The scientists’ research focused on analysing the impact of acid on dentine, a hard tissue which forms the main bulk of human teeth and supports the enamel which covers the surface helping to make teeth strong and resilient.

In the laboratory, the researchers performed a technique in which electrons were accelerated to near light speed to generate bright X-rays that were used to scan dentine samples while they were being treated with acid. This enabled the team to build clear 3D images of dentine’s internal structure with sub-micrometre resolution (a micrometre being one-thousandth of a millimetre). The team analysed the changes to the dentine structure over a period of six hours, allowing them to create the first-ever time-resolved 3D study (often referred to as 4D studies) of the dentine microstructural changes caused by acid.

The study, published in journal Dental Materials, highlights that acid dissolves the minerals in different structures of dentine at different rates.

Dr Richard Shelton , of the University of Birmingham’s School of Dentistry, said: "Dental erosion is a common oral condition caused by chronic exposure to acids. Repeated acid exposure can lead to the irreversible loss of dental hard tissues. Dentine can become exposed to acid following severe enamel erosion, crown fracture, or gum recession which can cause hypersensitivity and other oral health problems, it’s therefore imperative that we improve our understanding of how acid damages teeth."
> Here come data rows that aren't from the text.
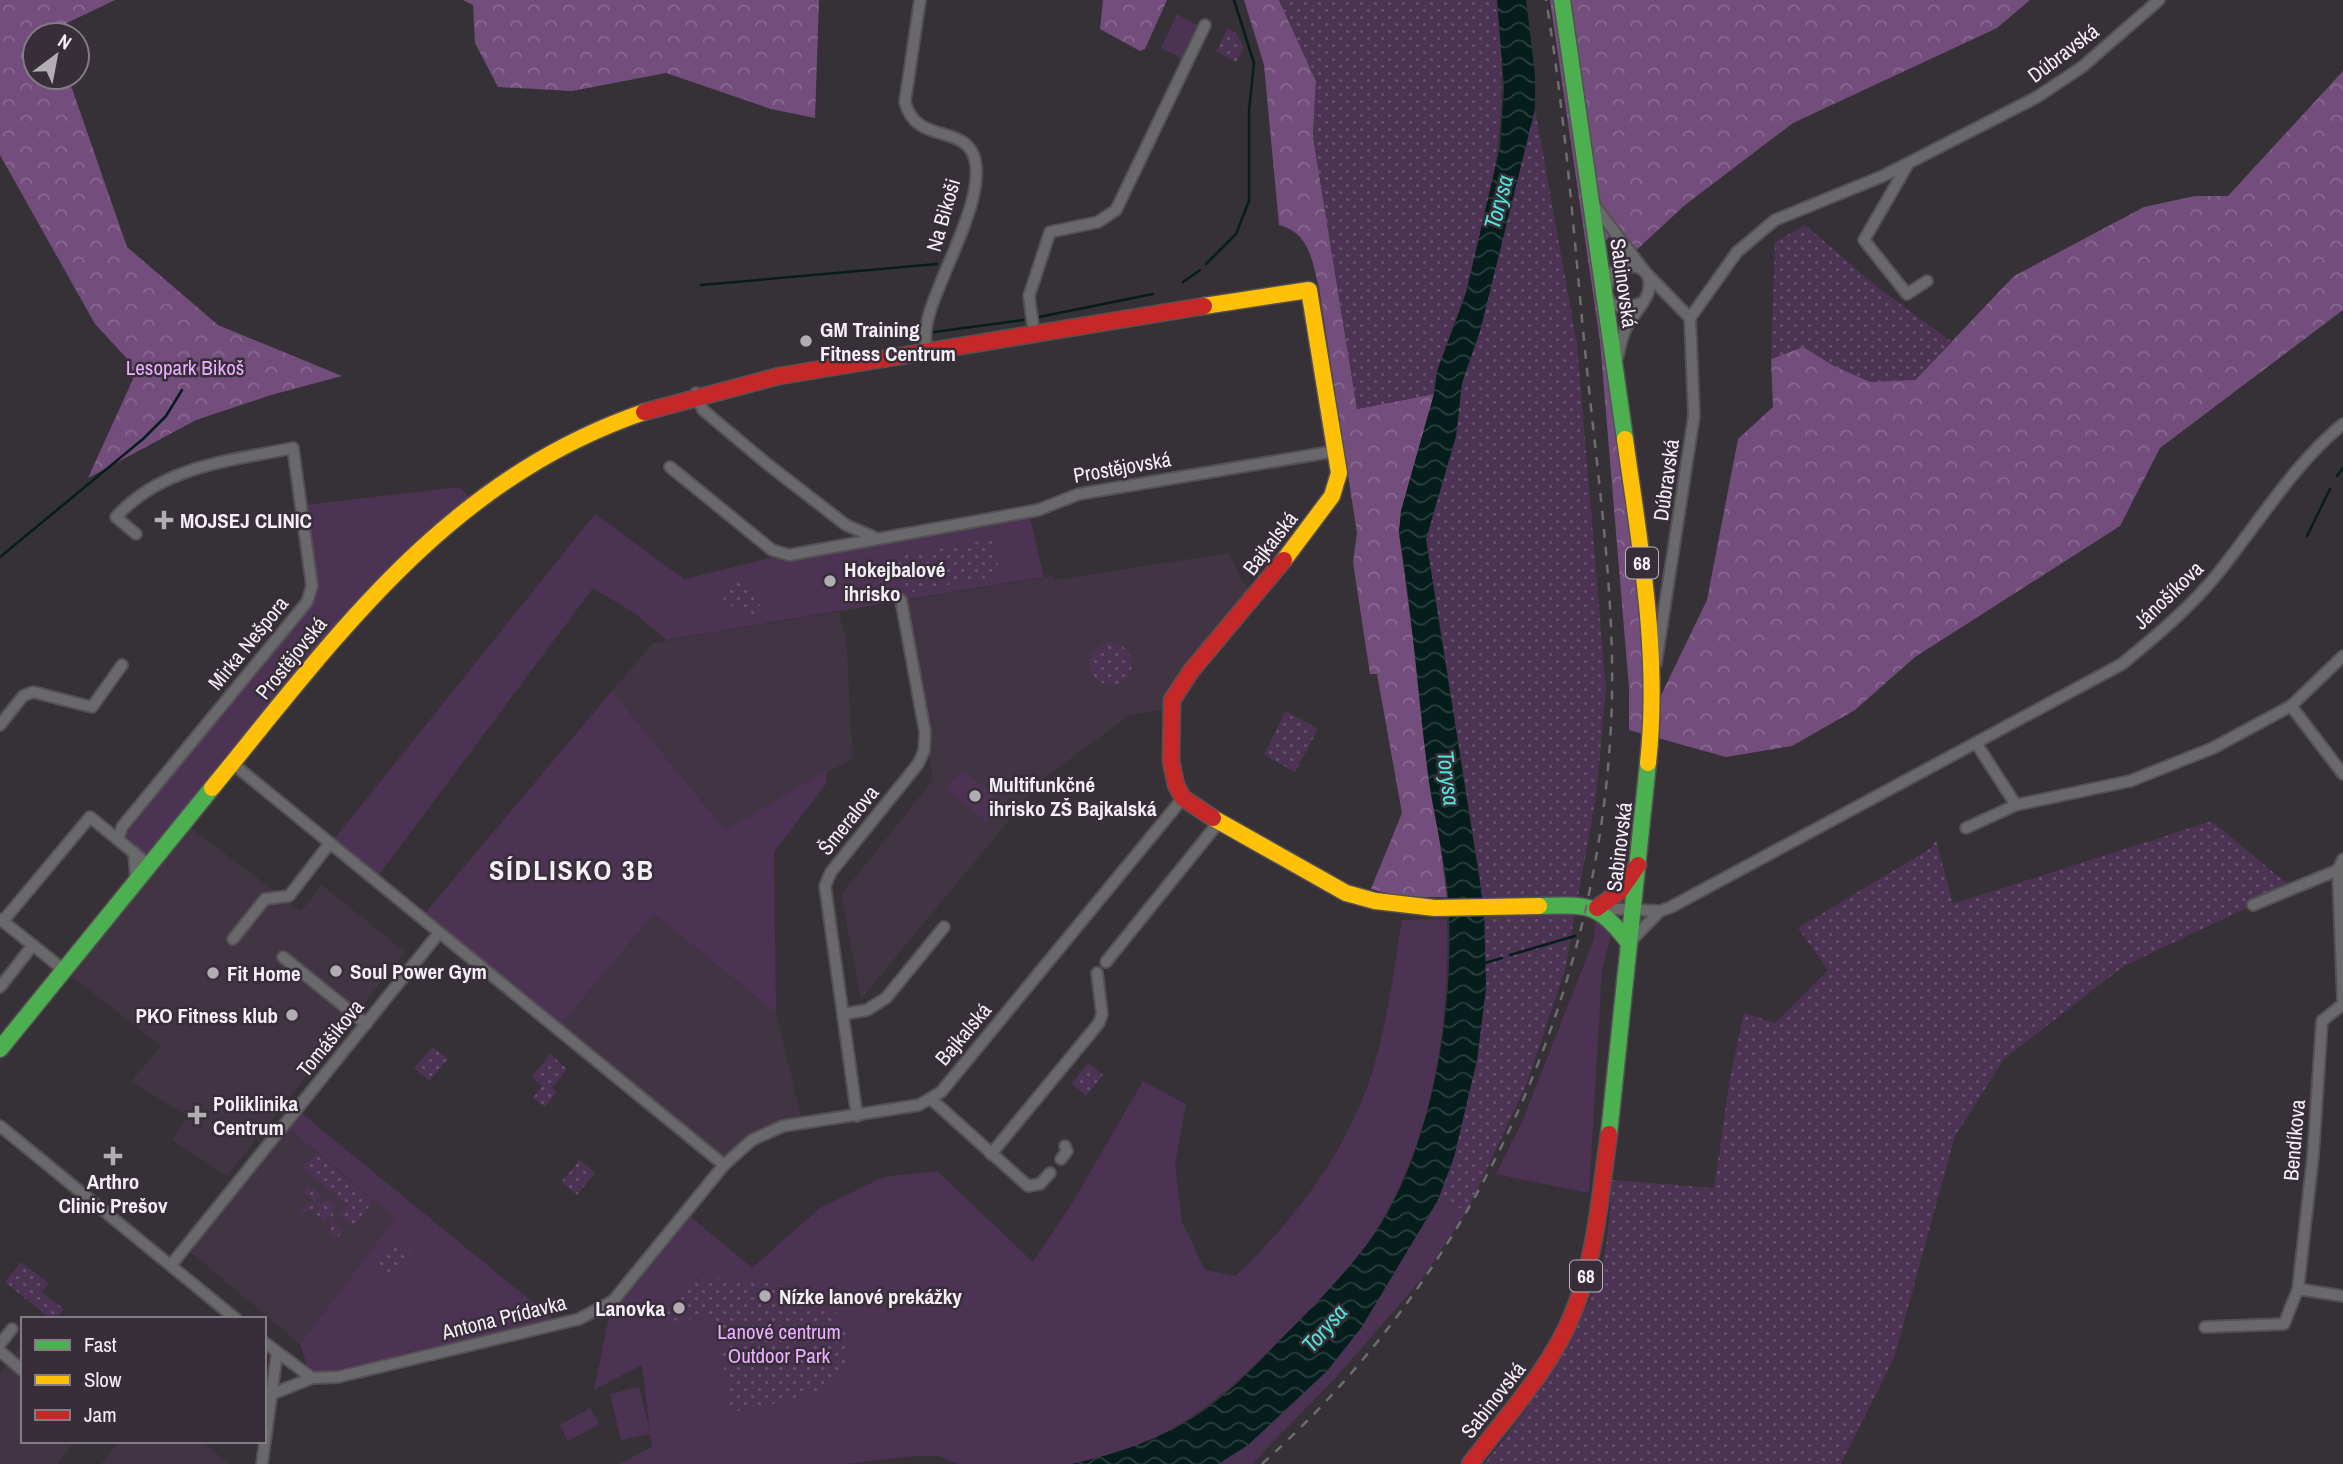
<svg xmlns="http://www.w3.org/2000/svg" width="2343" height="1464" viewBox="0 0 2343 1464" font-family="'Archivo Narrow',sans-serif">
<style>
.built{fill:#413544}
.grass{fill:#4c3353}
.forest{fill:url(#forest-crowns)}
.park{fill:url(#park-dots)}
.water{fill:url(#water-waves)}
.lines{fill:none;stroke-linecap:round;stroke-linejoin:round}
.stream{stroke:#051e1c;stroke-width:2.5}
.street-casing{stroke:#545054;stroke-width:14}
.fast-casing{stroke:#545054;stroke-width:19}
.slow-casing{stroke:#545054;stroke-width:19}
.jam-casing{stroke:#545054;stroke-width:19}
.street{stroke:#69686a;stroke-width:10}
.fast{stroke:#4caf50;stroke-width:16}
.slow{stroke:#ffc107;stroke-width:16}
.jam{stroke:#c62828;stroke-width:16}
.rail{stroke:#6d6c6e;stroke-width:2.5;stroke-dasharray:9 9;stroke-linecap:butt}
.poi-dot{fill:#b2acb3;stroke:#372e39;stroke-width:2.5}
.labels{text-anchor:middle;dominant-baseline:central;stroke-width:5;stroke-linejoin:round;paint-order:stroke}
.shield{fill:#372e39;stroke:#bbb4bd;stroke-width:2}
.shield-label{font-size:19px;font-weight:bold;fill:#f4eef6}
.street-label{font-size:21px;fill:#f4eef6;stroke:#372e39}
.poi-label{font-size:21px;font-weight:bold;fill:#f4eef6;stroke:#372e39;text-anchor:start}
.park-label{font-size:21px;fill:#ecafff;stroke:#372e39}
.water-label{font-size:23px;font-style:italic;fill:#51e5d7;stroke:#372e39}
.district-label{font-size:28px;font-weight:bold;letter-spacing:2px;fill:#f4eef6;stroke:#372e39}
</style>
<defs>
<pattern id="forest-crowns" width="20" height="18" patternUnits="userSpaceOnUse" patternTransform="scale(1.75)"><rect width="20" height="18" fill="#734e7d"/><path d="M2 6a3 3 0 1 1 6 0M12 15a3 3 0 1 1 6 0" fill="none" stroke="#886890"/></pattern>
<pattern id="park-dots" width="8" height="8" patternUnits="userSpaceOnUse" patternTransform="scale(1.75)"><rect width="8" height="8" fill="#4c3353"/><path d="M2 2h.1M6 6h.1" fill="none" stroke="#66516c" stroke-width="1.8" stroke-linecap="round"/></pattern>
<pattern id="water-waves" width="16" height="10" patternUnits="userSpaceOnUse" patternTransform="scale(1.75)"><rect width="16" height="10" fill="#051e1c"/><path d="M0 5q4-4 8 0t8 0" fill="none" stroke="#2a3f3e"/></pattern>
</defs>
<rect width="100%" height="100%" fill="#363136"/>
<g class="built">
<polygon points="1229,553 1242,581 1256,596 1169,708 1130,715 1044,778 861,999 841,895 933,780 905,601 1053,576 1054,580"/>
<polygon points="839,612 846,637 853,758 725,830 612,691 653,643"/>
<polygon points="185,824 301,911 322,885 405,952 227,1176 172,1140 187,1116 131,1081 161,1046 64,970"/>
<polygon points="654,914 776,1013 804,1128 775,1133 748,1145 732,1166 558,1028"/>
<polygon points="287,1127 397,1218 300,1344 187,1249"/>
<polygon points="23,1344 23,1441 75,1441 57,1464 0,1464 0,1373"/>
<polygon points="119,1441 201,1441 229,1464 101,1464"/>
</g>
<g class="grass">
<polygon points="1177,14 1197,25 1181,58 1161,48"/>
<polygon points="459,487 476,504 382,575 153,863 121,840 311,605 305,505"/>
<polygon points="1028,510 1044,577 667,640 634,613 593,588 375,880 331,843 595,514 684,579 774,557"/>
<polygon points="612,691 725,830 826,771 826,784 774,852 776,1013 654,914 558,1028 421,918"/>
<polygon points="962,770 1003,802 987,822 946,789"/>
<polygon points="1596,915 1611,934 1602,971 1589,1193 1496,1174 1522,1122 1594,939"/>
<path d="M 1447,919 C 1450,1030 1432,1145 1370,1240 C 1344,1280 1297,1323 1263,1357 C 1211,1408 1146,1456 1071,1464 C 1049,1464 980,1464 959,1464 C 952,1462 944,1457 937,1456 C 912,1454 869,1462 843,1464 C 771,1464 692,1464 619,1464 L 652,1447 L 650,1434 L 621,1440 L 610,1394 L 639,1387 L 650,1432 L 642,1365 L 594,1390 L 610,1312 L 615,1310 L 691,1217 L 752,1268 L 820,1208 L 883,1177 L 937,1171 L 1033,1262 L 1071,1205 L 1143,1081 L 1186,1104 L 1175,1164 L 1182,1222 L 1205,1270 L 1235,1276 C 1287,1228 1333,1169 1361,1103 C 1385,1046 1392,981 1402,920 Z"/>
<polygon points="300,1112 563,1327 313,1383 300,1344 396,1218 287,1127"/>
<polygon points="1438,1200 1467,1211 1424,1276 1338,1375 1252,1464 1218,1464 1248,1445 1361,1328"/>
<polygon points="590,1408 599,1424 568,1441 560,1425"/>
</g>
<g class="forest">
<polygon points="0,0 115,0 67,23 67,35 35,35 35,77 68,77 127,247 218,325 342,376 271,395 196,420 88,478 133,379 131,363 95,324 0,155"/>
<polygon points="463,0 819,0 815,118 771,109 666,73 572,91 498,87 475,43 473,5"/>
<polygon points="1103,0 1167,0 1145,49 1140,51 1100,29"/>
<path d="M 1244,0 L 1279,0 L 1316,81 L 1313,136 L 1357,409 L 1434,394 L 1401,511 L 1399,533 L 1447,897 L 1403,897 L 1371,889 L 1402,813 L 1377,674 L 1370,674 L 1353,562 L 1357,533 L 1319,288 C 1312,261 1310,233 1279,225 L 1264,65 Z"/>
<polygon points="1550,0 2030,0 1997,28 1793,123 1685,205 1632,254 1614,231 1595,253 1639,590 1651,716 1707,600 1738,439 1773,407 1771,359 1803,346 1834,366 1915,380 2014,276 2144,207 2195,196 2228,196 2343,71 2343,310 2160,448 2120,526 1915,657 1855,710 1792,746 1726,757 1629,730 1629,688 1600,341"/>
</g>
<g class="park">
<path d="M 1279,0 L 1497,0 C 1509,105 1497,193 1465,293 C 1455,328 1438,359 1434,394 L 1357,409 L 1313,136 L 1316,81 Z"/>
<polygon points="1228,28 1236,33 1244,47 1236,62 1216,51"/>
<polygon points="1535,109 1577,344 1606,689 1596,796 1565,970 1527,1083 1467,1211 1438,1200 1454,1157 1477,1060 1486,988 1480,877 1426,539 1456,436 1462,383 1480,331"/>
<polygon points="1805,225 1876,286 1952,342 1915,380 1870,382 1834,366 1803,347 1771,359 1775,242"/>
<polygon points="993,539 1000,575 908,593 904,576 884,580 880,560"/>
<polygon points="738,580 764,599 750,619 723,599"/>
<circle cx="1111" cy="664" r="21"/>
<polygon points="1286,711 1318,729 1295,772 1264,755"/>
<path d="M 2212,821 L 2291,887 L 2124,966 L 2004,1059 L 1955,1136 L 1894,1358 L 1841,1464 L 1484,1464 C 1532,1403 1583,1336 1603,1260 C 1610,1235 1609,1206 1612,1180 L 1714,1188 L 1730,1078 L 1744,1013 L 1775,1023 L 1828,970 L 1798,928 L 1931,848 L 1936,840 L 1953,904 Z"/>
<polygon points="433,1047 448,1059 429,1081 414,1068"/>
<polygon points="550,1054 567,1069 552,1088 557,1092 545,1107 533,1098 542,1086 532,1077"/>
<polygon points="1088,1063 1103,1075 1086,1096 1072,1083"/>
<polygon points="316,1154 373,1201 354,1226 339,1215 347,1204 303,1169"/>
<polygon points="580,1160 595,1173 577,1195 561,1182"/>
<polygon points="308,1185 321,1195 315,1203 329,1200 336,1205 332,1210 335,1223 344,1230 336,1239 331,1234 330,1215 325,1221 316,1214 319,1208 300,1214 301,1209 313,1200 303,1192"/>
<polygon points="393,1239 410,1251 390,1277 374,1265"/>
<polygon points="21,1262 49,1283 42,1292 64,1309 56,1319 51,1319 5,1282"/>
<path d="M 704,1278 C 750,1278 855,1285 849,1351 C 847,1369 833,1383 818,1391 C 799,1401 752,1407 730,1413 L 718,1325 L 706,1317 L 662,1322 C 673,1301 681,1287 704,1278 Z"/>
</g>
<path class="water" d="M 1497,0 L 1526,0 L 1535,74 L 1535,109 L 1480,331 L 1462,383 L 1456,436 L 1426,539 L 1484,909 L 1486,988 L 1477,1060 L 1454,1157 L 1438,1200 L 1361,1328 L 1327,1371 L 1248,1445 L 1218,1464 L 1072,1464 C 1116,1454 1162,1439 1200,1413 C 1232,1392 1259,1361 1286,1334 C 1314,1306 1344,1275 1368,1243 C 1434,1155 1458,994 1447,886 C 1443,851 1434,816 1429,782 C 1418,699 1413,616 1399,533 L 1401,511 L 1434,394 L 1437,371 L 1466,293 L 1500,147 L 1504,87 Z"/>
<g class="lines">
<g class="stream">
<polyline points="1206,264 1236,234 1249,201 1249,110 1254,63 1234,0"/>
<polyline points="1183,282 1200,270"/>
<polyline points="701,285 937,264"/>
<polyline points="1039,317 1153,294"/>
<polyline points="934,332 1023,320"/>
<polyline points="2337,476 2343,468"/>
<polyline points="2307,536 2330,489"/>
<polyline points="0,557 143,439 166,416 182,390"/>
<polyline points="1510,955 1575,936"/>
<polyline points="1485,963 1502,958"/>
</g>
<defs>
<g id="street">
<path d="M 920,0 L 905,102 C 915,143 960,125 973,154 C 991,196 931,286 926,329 C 925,336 926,344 926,351"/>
<polyline points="1908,164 1864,240 1907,294 1927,281"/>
<polyline points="1595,206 1646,273 1690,318"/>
<polyline points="1034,333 1029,296 1050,232 1098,222 1116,210 1205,25"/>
<path d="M 1618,356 C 1620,345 1623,334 1628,324 C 1634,313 1646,303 1649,290 C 1653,264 1627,261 1611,274 L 1605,293 L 1611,303 L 1623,308 L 1642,303"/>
<polyline points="696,393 703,410 766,463 846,525 876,538"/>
<polyline points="670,467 772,550 789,555 1038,510 1079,494 1336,451"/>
<polyline points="1656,663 1694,416 1690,318 1737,252 1775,220 1883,176 2037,97 2082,67 2159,0"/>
<polyline points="2291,706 2343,774"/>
<polyline points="0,725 23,696 33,692 92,707 122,665"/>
<polyline points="1976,743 2016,805 2130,781 2213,748 2291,706 2343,656"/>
<polyline points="232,763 724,1165"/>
<polyline points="1966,828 2016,805"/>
<path d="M 118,840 L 122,827 L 307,602 L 312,586 L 293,448 C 229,461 162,466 116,517 L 136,534"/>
<polyline points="134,852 136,881"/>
<polyline points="2343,859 2338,870 2343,1001"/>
<polyline points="2253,905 2338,870"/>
<path d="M 1598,908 L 1660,911 L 1671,907 L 2122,664 C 2156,636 2192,606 2219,572 C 2259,522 2294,464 2343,424"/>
<polyline points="0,919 64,970"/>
<polyline points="3,921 90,817 149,865"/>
<polyline points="233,939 265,899 289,896 330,843"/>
<polyline points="1630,942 1660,911"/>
<polyline points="283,957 366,1024"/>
<polyline points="1106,962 1219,822"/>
<polyline points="0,987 33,945"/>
<polyline points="844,1014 867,1010 886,998 944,927"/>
<polyline points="931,1099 1028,1186 1040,1184 1050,1173"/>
<polyline points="857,1116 825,886 831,872 918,764 924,751 925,732 901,600"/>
<polyline points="0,1126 236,1319"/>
<polyline points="991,1154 1099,1023 1102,1014 1097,973"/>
<polyline points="1061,1159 1067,1151 1065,1146"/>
<polyline points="171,1265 439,933"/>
<polyline points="2298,1289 2313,1156 2322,1021 2343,1004"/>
<polyline points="2205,1327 2284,1324 2298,1289 2343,1296"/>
<polyline points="264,1342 312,1378 338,1377 579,1319 613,1301 724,1165 752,1140 783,1126 919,1105 941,1092 1183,798"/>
<polyline points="0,1344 12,1329"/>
<polyline points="0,1351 23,1371"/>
<polyline points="272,1394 312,1378"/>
<polyline points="262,1464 277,1353"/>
</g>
<g id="fast">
<polyline points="1562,0 1625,439"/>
<path d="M 1539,906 C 1589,905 1597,902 1629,943"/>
<polyline points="0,1049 212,788"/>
<polyline points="1609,1134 1648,763"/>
</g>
<g id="slow">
<polyline points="1204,306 1309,290 1339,473 1332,496 1284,560"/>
<path d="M 1625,439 C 1640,546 1660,655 1648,763"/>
<path d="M 212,788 C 339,633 447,480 644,412"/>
<polyline points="1213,818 1346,893 1375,901 1435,908 1539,906"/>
</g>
<g id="jam">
<polyline points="644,412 779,376 1204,306"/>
<polyline points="1213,818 1183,798 1176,785 1171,761 1172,700 1191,671 1284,560"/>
<polyline points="1597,908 1620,891 1638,865"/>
<path d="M 1470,1464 C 1506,1416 1550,1370 1573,1313 C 1596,1257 1600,1194 1609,1134"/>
</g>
</defs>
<use href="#street" class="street-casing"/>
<use href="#fast" class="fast-casing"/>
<use href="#slow" class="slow-casing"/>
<use href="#jam" class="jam-casing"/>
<use href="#street" class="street"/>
<use href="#fast" class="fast"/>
<use href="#slow" class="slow"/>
<use href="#jam" class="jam"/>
<path class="rail" d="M 1262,1464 C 1478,1270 1605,988 1612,698 C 1614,585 1597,472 1586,360 C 1574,240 1566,119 1546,0"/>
</g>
<g class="poi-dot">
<circle cx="806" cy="341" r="7"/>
<path d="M160.5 509.5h7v7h7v7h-7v7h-7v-7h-7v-7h7z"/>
<circle cx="830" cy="581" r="7"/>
<circle cx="975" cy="796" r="7"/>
<circle cx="336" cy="971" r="7"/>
<circle cx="213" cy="973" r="7"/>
<circle cx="292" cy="1015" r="7"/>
<path d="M193.5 1104.5h7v7h7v7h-7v7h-7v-7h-7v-7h7z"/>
<path d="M109.5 1145.5h7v7h7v7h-7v7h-7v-7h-7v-7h7z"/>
<circle cx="765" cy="1296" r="7"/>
<circle cx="679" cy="1308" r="7"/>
</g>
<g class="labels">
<g class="shield">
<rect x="1626" y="547.5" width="32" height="31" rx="5"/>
<rect x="1570" y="1260.5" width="32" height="31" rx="5"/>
</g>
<g class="shield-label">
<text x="1642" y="563">68</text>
<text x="1586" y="1276">68</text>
</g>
<g class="street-label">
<text transform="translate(2063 53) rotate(-37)">Dúbravská</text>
<text transform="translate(943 215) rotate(-74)">Na Bikoši</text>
<text transform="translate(1624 283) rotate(82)">Sabinovská</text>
<text transform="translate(1122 467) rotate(-10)">Prostějovská</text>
<text transform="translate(1666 480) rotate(-82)">Dúbravská</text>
<text transform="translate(1270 543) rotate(-52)">Bajkalská</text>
<text transform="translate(2168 595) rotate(-44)">Jánošíkova</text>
<text transform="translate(248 643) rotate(-51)">Mirka Nešpora</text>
<text transform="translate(291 658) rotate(-51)">Prostějovská</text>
<text transform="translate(848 820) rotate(-51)">Šmeralova</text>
<text transform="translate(1619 847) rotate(-83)">Sabinovská</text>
<text transform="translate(963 1034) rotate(-50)">Bajkalská</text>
<text transform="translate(330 1038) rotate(-51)">Tomášikova</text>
<text transform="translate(2294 1140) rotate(-85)">Bendíkova</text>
<text transform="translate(504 1317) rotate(-14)">Antona Prídavka</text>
<text transform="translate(1493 1400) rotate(-52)">Sabinovská</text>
</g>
<g class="poi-label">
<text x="820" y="329">GM Training<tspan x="820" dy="24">Fitness Centrum</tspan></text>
<text x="180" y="520">MOJSEJ CLINIC</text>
<text x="844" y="569">Hokejbalové<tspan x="844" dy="24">ihrisko</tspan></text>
<text x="989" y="784">Multifunkčné<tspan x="989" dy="24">ihrisko ZŠ Bajkalská</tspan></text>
<text x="350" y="971">Soul Power Gym</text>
<text x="227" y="973">Fit Home</text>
<text x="278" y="1015" text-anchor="end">PKO Fitness klub</text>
<text x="213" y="1103">Poliklinika<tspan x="213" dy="24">Centrum</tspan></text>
<text x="113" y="1181" text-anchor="middle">Arthro<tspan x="113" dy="24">Clinic Prešov</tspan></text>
<text x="779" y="1296">Nízke lanové prekážky</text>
<text x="665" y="1308" text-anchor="end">Lanovka</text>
</g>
<g class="park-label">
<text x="185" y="367">Lesopark Bikoš</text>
<text x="779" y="1331">Lanové centrum<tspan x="779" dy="24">Outdoor Park</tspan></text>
</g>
<g class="water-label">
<text transform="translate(1498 202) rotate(-75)">Torysa</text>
<text transform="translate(1449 778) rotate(83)">Torysa</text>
<text transform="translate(1324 1328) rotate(-49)">Torysa</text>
</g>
<g class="district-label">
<text x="572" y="870">SÍDLISKO 3B</text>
</g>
</g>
<rect x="21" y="1317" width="245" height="126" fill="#372e39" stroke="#837b85" stroke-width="2"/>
<rect x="35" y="1340" width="35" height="10" fill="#4caf50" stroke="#837b85" stroke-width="2"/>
<text x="84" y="1352" font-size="21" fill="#f4eef6">Fast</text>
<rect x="35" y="1375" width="35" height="10" fill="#ffc107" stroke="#837b85" stroke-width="2"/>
<text x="84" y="1387" font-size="21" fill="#f4eef6">Slow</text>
<rect x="35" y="1410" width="35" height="10" fill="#c62828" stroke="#837b85" stroke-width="2"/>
<text x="84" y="1422" font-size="21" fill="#f4eef6">Jam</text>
<g transform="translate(56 56) rotate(32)"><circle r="33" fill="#372e39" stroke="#837b85" stroke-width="2"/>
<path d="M0-5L12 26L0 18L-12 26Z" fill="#b2acb3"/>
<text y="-10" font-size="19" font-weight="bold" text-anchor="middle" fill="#f4eef6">N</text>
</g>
</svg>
Professor Gabriel Landini , also of the University of Birmingham, added: "We hope that our research will lead to improvements in treatments that can restore the structural integrity and aesthetics of teeth that have been damaged by acid."

Dr Tan Sui , Senior Lecturer in Materials Engineering at the University of Surrey, who led the research group, said: "Relatively little is known about how exactly acid damages the dentine inside our teeth at a microstructural level. This new research technique changes that."

Nathanael Leung, a final year PhD candidate at the University of Surrey, has been awarded a GSK Award 2021 by the Oral and Dental Research Trust. He will continue to study the mechanical response of dentine to masticatory forces in correlation with the microstructural changes that acid causes as well as in response to different treatments like fillings and crowns.